Written by: Lenorae Atter, Attorney at Law
In a Florida divorce, there are often concerns posed by potential divorcees about legal fees. Hiring an attorney can be beneficial to the preservation of your rights as they relate to alimony, child support, child custody (time-sharing issues), division of property and the like. However, attorney fees are also an expense that can sometimes be afforded by one party more than the other. The question then arises as to, “How can I hire a divorce lawyer if my spouse is the one working?” There are multiple answers to this question, which can be answered by your Jacksonville divorce lawyer, but a common answer is that the spouse making the majority of the money may be responsible for the other party’s attorney fees so that the discrepancy in income does not lead to unfair advantage in the courtroom.

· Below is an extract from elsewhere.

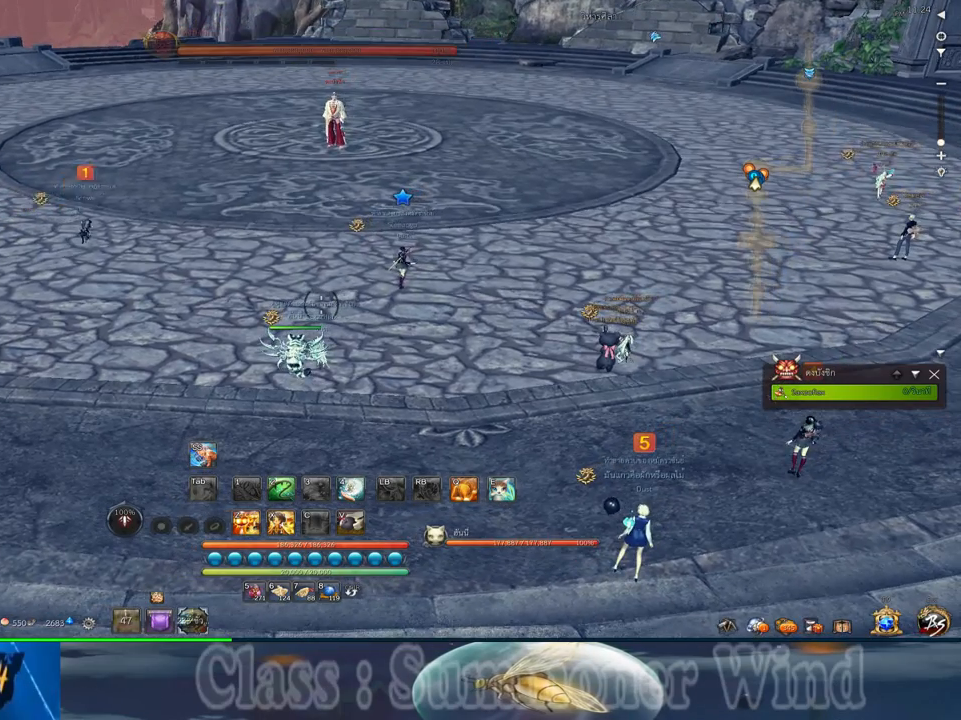
{"keys": [], "mouse": [], "events": []}
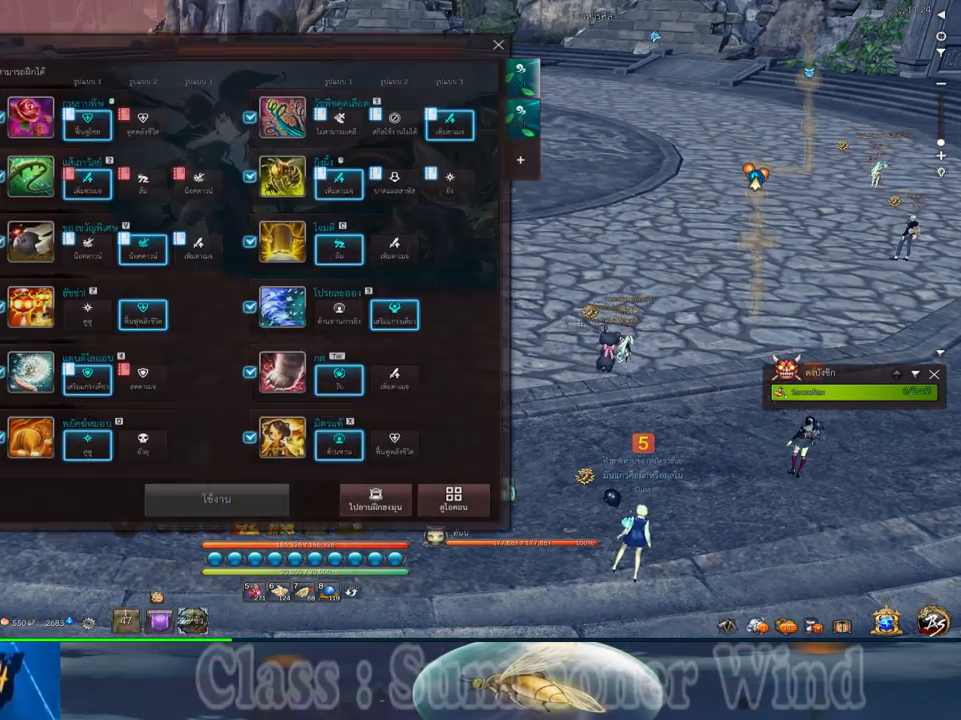
{"keys": [], "mouse": [], "events": []}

However, disparity in incomes is not the only way that attorney fees and costs related to your divorce may be paid by the other party. Typically, when you first hire an attorney you are quoted a retainer based on the issues surrounding your case, the experience of the attorney, and the hourly rate charged by the attorney. However, if the other party forces excessive litigation against the other party, then there is the possibility of being awarded attorney fees for the unnecessary litigation actions of that party. For example, if you hire an attorney to represent you in a divorce with no children, no marital home, some assets (vehicles, furniture, etc.), and some debt (one or two credit cards), then the divorce should not be overly complicated because there is not a lot to fight over in the world of equitable distribution. However, if your spouse tries to argue over everything, a fork, a spoon, a knife and a light bulb and in the process creates additional and excessive legal fees. The courts have held that the party responsible for creating, “vexatious and frivolous litigation,” can be held responsible for the fees incurred as a result, Taylor v. Taylor, 734 So.2d 473 (Fla. 4th DCA 1999).

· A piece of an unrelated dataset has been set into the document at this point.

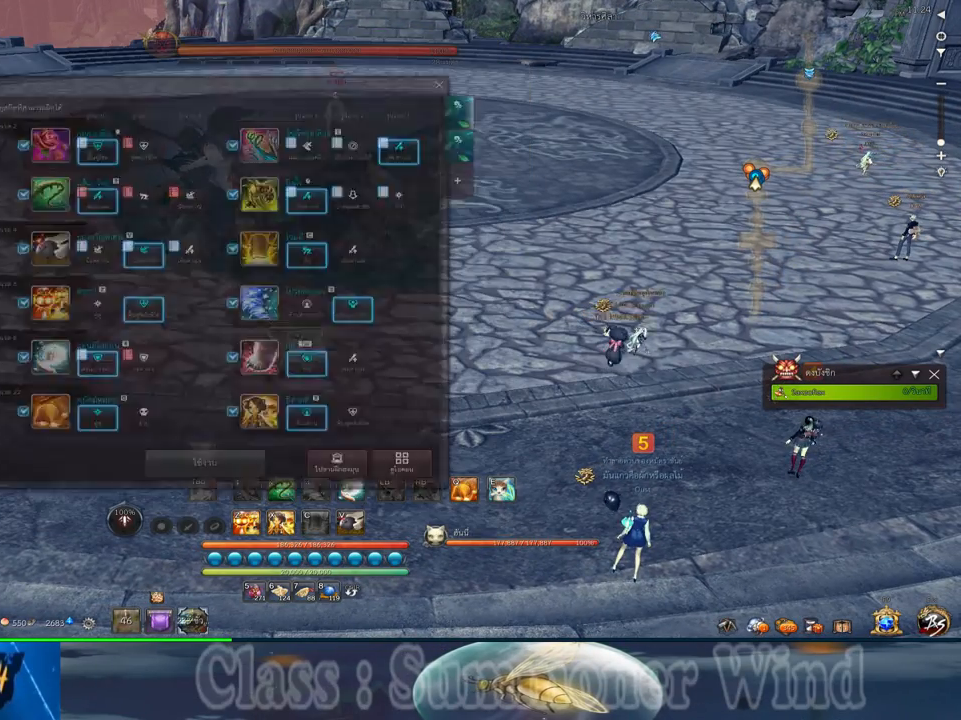
{"keys": [], "mouse": [], "events": []}
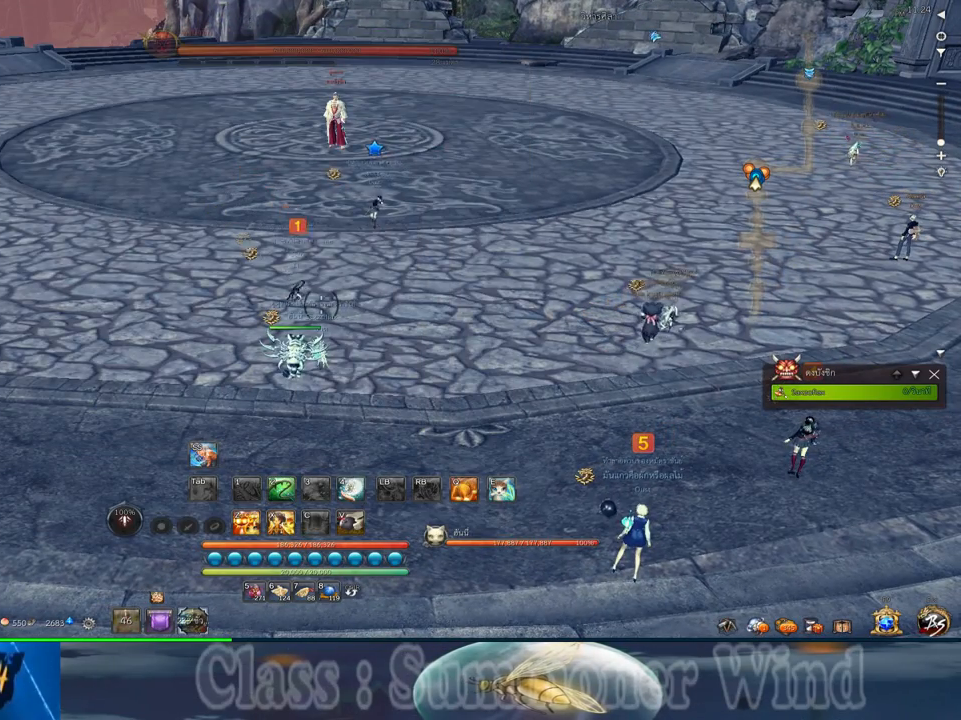
{"keys": [], "mouse": [], "events": []}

Also, in Rosen v. Rosen, 696 So. 2d 697, 700-01 (Fla. 1997), the Florida Supreme Court addressed the issue of attorney fees which, “has been interpreted as authorizing an award of attorney’s fees against a spouse for ‘over litigation.” The idea is that if a spouse is pursuing topics or arguments in the litigation which have no true basis have no prospect of winning, then that spouse can be held liable for the attorney’s fees associated with pursuing the action. For example, if the spouse is trying to get an award of the other spouse’s future inheritance, then there is no chance that the litigation will be prosperous for that spouse and the fees associated with pursuing the losing action can be held against the pursuing spouse.
The concept behind these court rulings regarding attorney’s fees and costs is to reduce the amount of unnecessary litigation in a divorce. The courts would rather the parties focus on the issues that are at hand via Florida statute versus trying to solve their own personal issues within the litigation and ultimately pushing one or both spouses into further debt.